Interpreting the Second Amendment?
Published 10:41 pm Friday, August 30, 2019
By Ross Reitz
Where I grew up, we had to pass hunting rifle safety in our sixth-grade curriculum. My neighbors fed their families through hunting — but somehow, people who never had to depend on hunting for food started putting rifles and AK-47s in the same category.
Repeated studies have shown that limiting access to automatic weapons saves lives, but some gun rights advocates argue the Second Amendment prevents any regulation of firearms. Somehow being able to feed your family, to them, is equal to an untrained, unlicensed white nationalist carrying an automatic weapon into a crowded and volatile situation.
While the Second Amendment allows gun ownership, shouldn’t the Second Amendment be interpreted like the other 26 amendments? Does permission mean lack of any regulation? We believe in free speech, but the First Amendment never allowed us to make violent threats against another person or print known lies. Limiting what we say in these cases doesn’t destroy the First Amendment — it strengthens it. Freedoms granted in the constitution were never intended — even by the founding fathers — to be unregulated.
Conservatives argue the Constitution needs to be interpreted the way the Constitutions’ writers interpreted it. So what did our founding fathers believe about the Second Amendment? They believed the federal government should have limited control over the army. To the Second Amendment’s approvers, the army was organized by the individual states, and army units were loaned to the federal government. The Second Amendment provided a way for the states to train and maintain army units for our country’s defense. So, while I would disagree with the following interpretation, I can accept the belief that individual citizens have the right to own dangerous weapons — but only if the person making that argument also believes that Ralph Northam has the right to block all Virginian soldiers from participating in any military procedure if he disagrees with Donald Trump. That is how the Second Amendment was interpreted when it was ratified.
Even without interpretation, the Second Amendment’s exact words state its purpose is to provide for the national defense — not individual use. When debating the Second Amendment, our founding fathers consciously chose to remove wording that would have allowed individual use of weapons. Since our founders wrote into the Second Amendment its purpose, our forefathers themselves limit the options we have in interpreting it correctly. The Second Amendment states its purpose is to allow for national defense so we can have a free country. However, we now have four military branches plus Homeland Security. If we already have a “well regulated militia,” it’s hard to defend that individual citizens must be allowed to carry automatic weapons in public for national defense. People who believe we must carry automatic weapons to defend ourselves, according to the Second Amendment, must then take the position that our military is not strong enough to defend us.
Again, in the exact words of the Second Amendment, we have the right to bear arms to provide for a “well regulated militia.” Well regulated. The original writing underscores that there are regulations in how we use weapons! Without interpretation, the Second Amendment itself states we need laws and procedures of how we use weapons. Just as our government has chosen that individuals aren’t allowed to own atomic bombs, it has the right to regulate that automatic weapons are for the armed forces, not individual use.

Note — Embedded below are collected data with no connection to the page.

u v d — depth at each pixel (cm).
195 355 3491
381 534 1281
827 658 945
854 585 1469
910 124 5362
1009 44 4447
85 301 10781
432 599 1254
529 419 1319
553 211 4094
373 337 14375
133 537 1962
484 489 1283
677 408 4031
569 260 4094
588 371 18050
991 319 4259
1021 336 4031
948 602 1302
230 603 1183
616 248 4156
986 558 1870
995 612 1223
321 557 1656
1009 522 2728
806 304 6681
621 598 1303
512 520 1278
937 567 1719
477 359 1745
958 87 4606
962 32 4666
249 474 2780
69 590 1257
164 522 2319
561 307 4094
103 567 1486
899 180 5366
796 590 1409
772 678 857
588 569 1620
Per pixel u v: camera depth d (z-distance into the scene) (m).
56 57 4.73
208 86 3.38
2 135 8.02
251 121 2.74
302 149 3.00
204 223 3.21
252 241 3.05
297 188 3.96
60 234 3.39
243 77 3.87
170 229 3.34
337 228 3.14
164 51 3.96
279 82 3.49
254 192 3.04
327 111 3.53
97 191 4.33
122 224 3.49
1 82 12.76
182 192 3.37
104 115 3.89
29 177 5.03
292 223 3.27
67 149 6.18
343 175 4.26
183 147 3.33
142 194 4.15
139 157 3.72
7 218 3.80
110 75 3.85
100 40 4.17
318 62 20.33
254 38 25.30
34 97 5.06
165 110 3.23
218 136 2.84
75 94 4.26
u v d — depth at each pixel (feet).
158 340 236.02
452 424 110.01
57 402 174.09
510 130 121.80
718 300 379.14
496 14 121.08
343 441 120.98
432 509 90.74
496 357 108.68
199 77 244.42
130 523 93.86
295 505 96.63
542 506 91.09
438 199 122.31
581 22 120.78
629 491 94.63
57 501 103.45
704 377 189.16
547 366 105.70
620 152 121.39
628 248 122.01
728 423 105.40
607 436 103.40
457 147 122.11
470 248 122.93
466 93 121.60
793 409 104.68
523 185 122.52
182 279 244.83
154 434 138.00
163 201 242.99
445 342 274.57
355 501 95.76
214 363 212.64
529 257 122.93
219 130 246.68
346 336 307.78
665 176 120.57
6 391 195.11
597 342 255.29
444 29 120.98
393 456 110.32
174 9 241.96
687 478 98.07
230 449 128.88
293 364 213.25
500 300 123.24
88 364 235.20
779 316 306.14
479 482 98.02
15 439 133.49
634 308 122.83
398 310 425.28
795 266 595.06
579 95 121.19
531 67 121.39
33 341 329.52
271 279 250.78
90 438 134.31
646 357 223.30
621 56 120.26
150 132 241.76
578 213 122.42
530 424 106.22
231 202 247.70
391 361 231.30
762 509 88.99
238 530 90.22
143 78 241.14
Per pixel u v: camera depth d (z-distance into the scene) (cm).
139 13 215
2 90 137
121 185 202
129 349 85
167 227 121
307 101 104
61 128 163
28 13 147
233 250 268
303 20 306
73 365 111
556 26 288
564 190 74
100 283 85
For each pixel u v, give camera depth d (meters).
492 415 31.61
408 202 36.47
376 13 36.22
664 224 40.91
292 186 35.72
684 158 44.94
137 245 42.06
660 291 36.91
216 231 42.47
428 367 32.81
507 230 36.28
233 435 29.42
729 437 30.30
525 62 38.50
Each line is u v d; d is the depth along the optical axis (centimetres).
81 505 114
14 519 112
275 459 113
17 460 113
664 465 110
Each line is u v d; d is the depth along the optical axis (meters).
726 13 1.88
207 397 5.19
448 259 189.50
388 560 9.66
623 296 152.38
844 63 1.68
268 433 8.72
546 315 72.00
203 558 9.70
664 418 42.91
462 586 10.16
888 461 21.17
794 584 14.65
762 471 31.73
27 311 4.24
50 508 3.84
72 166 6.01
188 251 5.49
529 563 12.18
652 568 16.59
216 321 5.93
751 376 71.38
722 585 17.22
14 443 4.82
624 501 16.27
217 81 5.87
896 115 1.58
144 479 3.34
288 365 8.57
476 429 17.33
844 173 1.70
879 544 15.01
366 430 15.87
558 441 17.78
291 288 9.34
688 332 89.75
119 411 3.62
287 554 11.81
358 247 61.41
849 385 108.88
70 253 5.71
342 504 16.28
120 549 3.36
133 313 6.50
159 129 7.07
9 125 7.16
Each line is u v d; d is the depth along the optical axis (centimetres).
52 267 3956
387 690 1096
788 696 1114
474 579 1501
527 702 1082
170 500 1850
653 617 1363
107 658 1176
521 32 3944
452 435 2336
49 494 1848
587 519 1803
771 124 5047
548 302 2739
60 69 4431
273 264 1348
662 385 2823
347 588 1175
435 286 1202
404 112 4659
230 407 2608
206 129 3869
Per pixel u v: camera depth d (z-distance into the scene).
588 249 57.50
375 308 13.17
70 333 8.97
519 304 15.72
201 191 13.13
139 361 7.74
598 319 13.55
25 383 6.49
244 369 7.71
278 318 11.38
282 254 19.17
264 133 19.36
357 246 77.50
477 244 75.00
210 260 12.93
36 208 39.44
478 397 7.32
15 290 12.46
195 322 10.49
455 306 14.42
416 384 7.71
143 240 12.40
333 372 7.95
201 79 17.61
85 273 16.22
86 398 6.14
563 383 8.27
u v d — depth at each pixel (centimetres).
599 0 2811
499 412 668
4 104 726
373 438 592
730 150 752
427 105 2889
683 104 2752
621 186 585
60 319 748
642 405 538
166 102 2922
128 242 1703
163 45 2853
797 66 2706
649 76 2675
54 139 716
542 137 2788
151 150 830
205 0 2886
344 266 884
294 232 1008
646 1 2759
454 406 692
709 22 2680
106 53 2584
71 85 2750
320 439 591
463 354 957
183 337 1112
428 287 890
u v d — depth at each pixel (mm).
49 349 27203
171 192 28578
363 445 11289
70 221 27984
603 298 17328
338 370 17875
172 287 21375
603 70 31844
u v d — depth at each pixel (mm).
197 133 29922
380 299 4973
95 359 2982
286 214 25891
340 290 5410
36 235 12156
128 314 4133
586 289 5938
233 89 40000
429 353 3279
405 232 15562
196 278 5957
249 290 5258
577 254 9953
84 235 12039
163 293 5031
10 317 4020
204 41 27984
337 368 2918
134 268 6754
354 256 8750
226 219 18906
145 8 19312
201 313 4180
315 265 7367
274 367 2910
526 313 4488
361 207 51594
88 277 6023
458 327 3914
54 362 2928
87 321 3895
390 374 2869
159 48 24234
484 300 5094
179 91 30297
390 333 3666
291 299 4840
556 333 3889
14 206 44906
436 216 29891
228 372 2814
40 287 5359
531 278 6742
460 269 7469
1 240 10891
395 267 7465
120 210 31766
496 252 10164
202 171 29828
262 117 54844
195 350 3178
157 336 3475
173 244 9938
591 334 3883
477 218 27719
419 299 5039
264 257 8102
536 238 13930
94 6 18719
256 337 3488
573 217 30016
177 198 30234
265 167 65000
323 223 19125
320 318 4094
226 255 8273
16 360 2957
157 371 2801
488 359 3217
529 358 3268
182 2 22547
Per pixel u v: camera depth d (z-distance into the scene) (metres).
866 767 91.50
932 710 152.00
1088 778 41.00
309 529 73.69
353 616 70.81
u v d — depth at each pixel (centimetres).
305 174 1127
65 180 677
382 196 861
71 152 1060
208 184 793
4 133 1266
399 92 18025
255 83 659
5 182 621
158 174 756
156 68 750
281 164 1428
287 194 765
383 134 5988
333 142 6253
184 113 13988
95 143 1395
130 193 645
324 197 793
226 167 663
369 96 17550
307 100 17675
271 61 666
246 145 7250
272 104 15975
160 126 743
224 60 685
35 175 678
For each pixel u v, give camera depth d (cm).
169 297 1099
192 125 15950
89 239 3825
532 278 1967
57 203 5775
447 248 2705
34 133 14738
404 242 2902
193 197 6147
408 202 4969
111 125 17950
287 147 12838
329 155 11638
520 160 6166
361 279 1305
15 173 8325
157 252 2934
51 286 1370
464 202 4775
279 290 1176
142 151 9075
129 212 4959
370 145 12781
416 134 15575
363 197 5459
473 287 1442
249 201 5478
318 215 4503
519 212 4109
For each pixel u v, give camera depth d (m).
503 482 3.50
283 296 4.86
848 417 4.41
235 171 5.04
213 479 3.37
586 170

So, if this amendment is for a well regulated military, why would conservatives overturn laws requiring gun owners to have a permit and pass a safety course? Has our country ever refused to train soldiers because knowing how to use a weapon would take away the freedom of owning it? Every state requires you to pass a driving test before you can drive on your own. Why are conservative state legislatures taking away laws requiring you to pass a safety test before owning and shooting a gun?
While conservatives argue we should interpret the Second Amendment the way our forefathers did, they aren’t entirely honest. Conservatives want the rest of us to interpret the Constitution the same way they do, and then want to attribute that interpretation to the founding fathers without proof.
Ross Reitz has been a Suffolk resident since 2009. Prior to that, he taught the Bible in Africa for two years and spent six years as a teacher at a Christian school in Philadelphia, Pa.